And while I was talking to the teachers, they said that this calm, almost temple-like environment within school is possible to achieve only and only through the famous ‘Waldorf rhythm’. It is difficult to explain the concept of ‘rhythm’ in just few words. I will try to explain it in my other posts. In short, rhythm in Waldorf ideology means “a repeated pattern.” Rhythm is more about sequencing and grouping activities than it is about a schedule with time slots. Here’s the thing. We live in a sea of natural rhythms, really. There is the rhythm of the seasons, the rhythm of the months, the rhythm of the weekdays hours, and minutes. The rhythm of our breathing and of our heartbeats. What Rudolf Steiner, the founder of Waldorf education, tried to do was incorporate a rhythm in the curriculum, so every activity has a meaning, a start and a closure. So, there is no concept of 30-40 minutes period for each subject here. What happens if the concept the teacher is explaining cannot be explained fully in 30 minutes, there is no closure.

Please note, by no means I’m trying to undermine any education system. I and many (actually most) of my friends and family have come out of regular education system, and we have turned out to be sane, happy, educated and moderately successful people. Certain aspects of alternate education system wow-ed me and I just want to share my experience here.

Waldorf upholds and encourages inclusion. We have two specially abled children in this group. The day I went to school only one of them had come. Ohh, it was such an adorable experience getting to spend time with him. But what filled my heart to the brim was seeing the love and acceptance among all the children. Everyone accepted the other for who they were. The empathy and care I saw in the eyes of these children that day filled my heart with hope.

While the children were left to explore and play by themselves it does not in any way mean that they were not learning anything. Each and every object was placed with a lot of thought. They were part of the classroom because they were supposed to teach something. There were wooden blocks, animals, kitchen items for role play, etc. They also had tool kits and big planks of wood, which these children were lifting and placing so they get to slide down or build their own sea-saw. These activities need a lot of hand-brain-eye coordination. After an hour and half of indoor activities, it was time for circle time again. This time there were some songs, the children thanked everyone who worked towards getting food on their table. Now two children were entrusted with the duty of laying the table for lunch, two were asked to tidy up the room and keep the toys back, and two boys went along to get the lunch from the school kitchen. Freshly cooked vegetable pulao and raita was served and the children sat and devoured it. Waldorf system believes in growing up organically and right food and right amount of sleep plays a key role in this. Hence the schools insists on providing the lunch, which takes care of a child’s nutritional need.

◆ ◆ ◆

__GIVEN PROBLEM 1__:
Write out the passage on the Waldorf school from "Waldorf upholds and" up to and including "heart with hope.", switching "hope" to "optimism".
The text and the records come from unrelated sources.

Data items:
◆ ◆ ◆

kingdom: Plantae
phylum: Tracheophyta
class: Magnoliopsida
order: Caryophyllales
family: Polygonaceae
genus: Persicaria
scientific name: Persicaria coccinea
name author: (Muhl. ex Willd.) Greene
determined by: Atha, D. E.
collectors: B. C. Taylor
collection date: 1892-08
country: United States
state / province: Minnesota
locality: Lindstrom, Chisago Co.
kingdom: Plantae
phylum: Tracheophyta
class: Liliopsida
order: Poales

◆ ◆ ◆

__GIVEN PROBLEM 2__:
Retype the records from the line with "state / province: Minnesota" up to and including the last line of the records, without any changes.

__FINAL RESULT 1__:
Waldorf upholds and encourages inclusion. We have two specially abled children in this group. The day I went to school only one of them had come. Ohh, it was such an adorable experience getting to spend time with him. But what filled my heart to the brim was seeing the love and acceptance among all the children. Everyone accepted the other for who they were. The empathy and care I saw in the eyes of these children that day filled my heart with optimism.

__FINAL RESULT 2__:
state / province: Minnesota
locality: Lindstrom, Chisago Co.
kingdom: Plantae
phylum: Tracheophyta
class: Liliopsida
order: Poales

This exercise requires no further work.